The Browns will exit 2018 with fewer questions to answer than they entered with, but a sizable question still looms

Who will coach the team? 

Will the Browns retain Gregg Williams and/or Freddie Kitchens? And if not, who will replace them? It's among the most important choices John Dorsey's management team will decide during its tenure. After all, the future of the team is at stake. 

The players don't quite see it that way, however. In their minds, the Browns' future rests in their hands, regardless of who's wearing headsets. 

"This is a players' team," wide receiver Jarvis Landry said. "Our team is the locker room."

Landry and his teammates adopted this mentality when the Browns changed coaches midseason. They believed the season was headed in one of two directions. One would lead to more losses and dysfunction, an abject diversion from the goals they'd set early in the season. 

The other? To band together and raise their standards. That's the direction the players chose, and that's a large reason why the Browns boast one of the most attractive head-coaching destinations in the league. 

"We decided that we weren't going to give in," center JC Tretter said. "We were gonna give everything we got and do whatever we can to turn everything around."

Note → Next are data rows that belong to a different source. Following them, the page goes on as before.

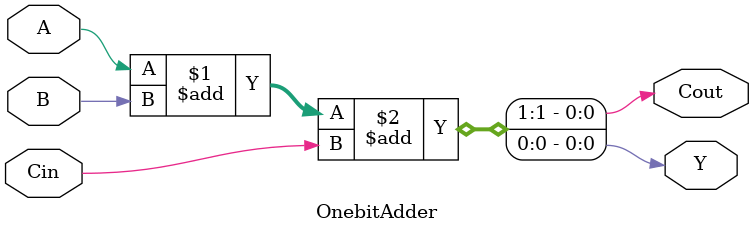
<source format=v>
module top (
    input [3:0] A,B,
    output Cout,
    output [3:0] led
);
    wire [2:0] K;
    OnebitAdder a0(.A(A[0]),.B(B[0]),.Cin(1'b1), .Y(led[0]),.Cout(K[0]));
    OnebitAdder a1(.A(A[1]),.B(B[1]),.Cin(K[0]),.Y(led[1]),.Cout(K[1]));
    OnebitAdder a2(.A(A[2]),.B(B[2]),.Cin(K[1]),.Y(led[2]),.Cout(K[2]));
    OnebitAdder a3(.A(A[3]),.B(B[3]),.Cin(K[2]),.Y(led[3]),.Cout(Cout));
endmodule

module OnebitAdder (
    input A,B,Cin,
    output Y,Cout
);
    assign {Cout,Y} = A+B+Cin;
endmodule

</source>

For his part, Tretter played through a high ankle sprain for the second half of the season. He never entertained the thought of sitting out because he considered it giving in, and he'd promised his teammates he wouldn't. Sentiments like that are why emotions poured out of the Browns locker room after Sunday's loss in Baltimore.

Veteran guard Joel Bitonio said the end of every year is emotional, especially when a team loses its last game. This year's emotions stemmed from different origins, though. A group of teammates that considered each other family knew that their family would change next season. This exact group would never be replicated. 

Dorsey took note of the emotions flowing through the locker room. He saw an exhausted group. But the investment that led to the exhaustion is what gives him great faith that the Browns will excel under whoever is named the next coach.

"It was a little emotional after last night's game, but there were strength of men in that locker room," Dorsey said. "And there is nothing better than the strength of the men in that locker room to lead those younger players and lead this organization. They are looking forward to 2019 and they will set that bar very high for themselves as well, and that is all you can ask for."

So when next year rolls around, the returning Browns will be challenged with recreating that bond with a new batch of teammates. Those new teammates won't share the experience that this year's group shared, but they'll be introduced to a new coach, just like the 2018 Browns were midseason. 

And the 2018 Browns know how to navigate that situation. 

"We play for (our teammates)," defensive end Myles Garrett said. "Keeping that same mentality from this year to next year, and we'll be able to hold firm through whatever happens through the offseason."